▸ **What to produce**:
Revise the items starting at the beginning and ending at the line that contains "9: (290, 69)", replacing "point_idx" with "point_index" and leaving everything else unchanged. Omit the pictures from the output.
BEGIN Information supplied
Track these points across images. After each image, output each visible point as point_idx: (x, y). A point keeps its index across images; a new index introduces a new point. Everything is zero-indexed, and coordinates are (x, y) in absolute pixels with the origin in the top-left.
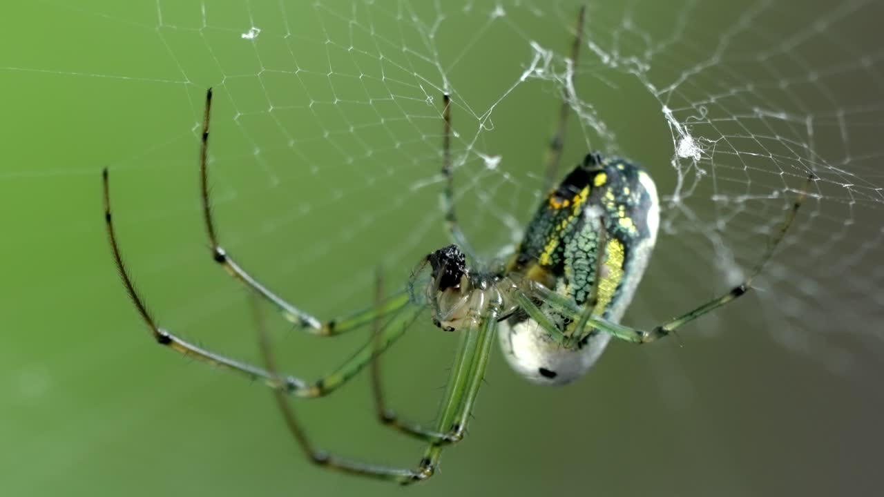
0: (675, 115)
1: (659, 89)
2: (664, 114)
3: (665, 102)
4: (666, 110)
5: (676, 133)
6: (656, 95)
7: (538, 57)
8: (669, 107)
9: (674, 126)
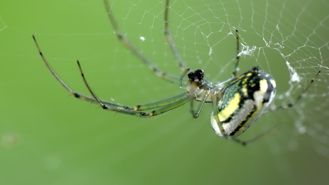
0: (291, 65)
1: (285, 55)
2: (286, 65)
3: (287, 60)
4: (288, 63)
5: (291, 71)
6: (284, 58)
7: (244, 48)
8: (289, 62)
9: (290, 69)
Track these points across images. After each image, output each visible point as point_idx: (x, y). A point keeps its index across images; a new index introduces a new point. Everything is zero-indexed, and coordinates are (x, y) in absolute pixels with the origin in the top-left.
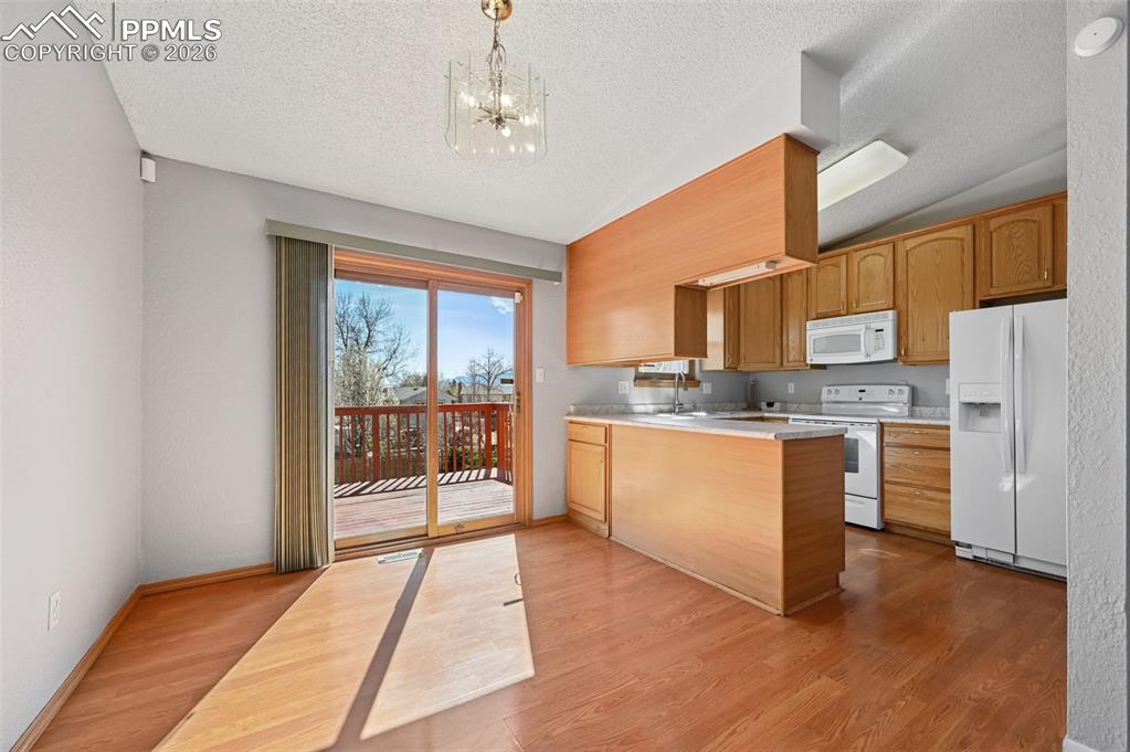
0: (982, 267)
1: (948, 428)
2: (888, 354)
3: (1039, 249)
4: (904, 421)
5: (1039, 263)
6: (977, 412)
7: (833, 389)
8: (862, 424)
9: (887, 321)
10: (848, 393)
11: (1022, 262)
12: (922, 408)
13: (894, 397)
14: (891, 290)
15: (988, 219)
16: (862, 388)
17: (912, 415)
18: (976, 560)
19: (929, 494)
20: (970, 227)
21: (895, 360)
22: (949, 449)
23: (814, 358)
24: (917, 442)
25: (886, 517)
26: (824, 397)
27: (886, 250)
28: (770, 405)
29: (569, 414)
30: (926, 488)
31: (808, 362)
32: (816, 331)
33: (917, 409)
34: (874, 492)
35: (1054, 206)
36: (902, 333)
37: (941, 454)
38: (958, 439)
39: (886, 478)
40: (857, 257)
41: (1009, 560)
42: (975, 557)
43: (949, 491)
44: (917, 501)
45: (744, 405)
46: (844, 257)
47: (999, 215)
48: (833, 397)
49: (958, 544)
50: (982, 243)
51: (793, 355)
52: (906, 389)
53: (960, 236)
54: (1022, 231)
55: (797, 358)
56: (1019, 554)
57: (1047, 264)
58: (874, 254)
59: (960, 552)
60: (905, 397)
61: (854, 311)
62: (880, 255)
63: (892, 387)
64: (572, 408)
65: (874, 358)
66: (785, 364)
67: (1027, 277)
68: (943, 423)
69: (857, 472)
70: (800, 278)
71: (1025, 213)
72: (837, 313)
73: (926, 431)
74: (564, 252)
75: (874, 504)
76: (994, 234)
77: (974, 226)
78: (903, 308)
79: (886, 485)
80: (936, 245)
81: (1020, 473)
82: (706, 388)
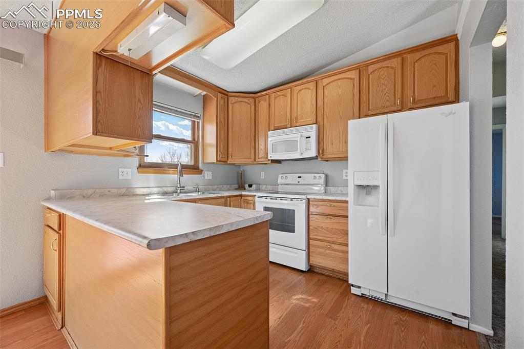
0: (364, 98)
1: (347, 202)
2: (313, 153)
3: (395, 86)
4: (321, 197)
5: (395, 95)
6: (364, 192)
7: (284, 176)
8: (297, 199)
9: (312, 131)
10: (292, 178)
11: (385, 94)
12: (331, 188)
13: (316, 181)
14: (315, 112)
15: (367, 66)
16: (300, 175)
17: (326, 192)
18: (363, 296)
19: (336, 247)
20: (358, 71)
21: (316, 158)
22: (347, 217)
23: (273, 156)
24: (328, 212)
25: (311, 262)
26: (280, 181)
27: (312, 85)
28: (250, 186)
29: (48, 199)
30: (333, 243)
31: (269, 158)
32: (273, 137)
33: (328, 188)
34: (304, 246)
35: (403, 59)
36: (321, 140)
37: (342, 220)
38: (353, 210)
39: (311, 236)
40: (296, 89)
41: (383, 297)
42: (362, 294)
43: (347, 245)
44: (328, 251)
45: (236, 186)
46: (289, 90)
47: (373, 63)
48: (284, 181)
49: (352, 285)
50: (364, 81)
51: (261, 154)
52: (323, 176)
53: (352, 77)
54: (386, 74)
55: (263, 156)
56: (389, 294)
57: (399, 95)
58: (306, 88)
59: (354, 290)
60: (322, 181)
61: (295, 125)
62: (309, 89)
63: (315, 175)
64: (53, 193)
65: (305, 156)
66: (257, 160)
67: (388, 104)
68: (343, 198)
69: (294, 232)
70: (265, 103)
71: (387, 62)
72: (285, 127)
73: (333, 204)
74: (42, 38)
75: (304, 254)
76: (370, 76)
77: (360, 71)
78: (322, 124)
79: (310, 240)
80: (340, 82)
81: (390, 236)
82: (208, 175)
END Information supplied
▸ **Result of this exercise**:
Track these points across images. After each image, output each visible point as point_index: (x, y). A point keeps its index across images; a new index introduces a new point. Everything is zero-indexed, and coordinates are (x, y) in absolute pixels with the origin in the top-left.
0: (675, 115)
1: (659, 89)
2: (664, 114)
3: (665, 102)
4: (666, 110)
5: (676, 133)
6: (656, 95)
7: (538, 57)
8: (669, 107)
9: (674, 126)
0: (291, 65)
1: (285, 55)
2: (286, 65)
3: (287, 60)
4: (288, 63)
5: (291, 71)
6: (284, 58)
7: (244, 48)
8: (289, 62)
9: (290, 69)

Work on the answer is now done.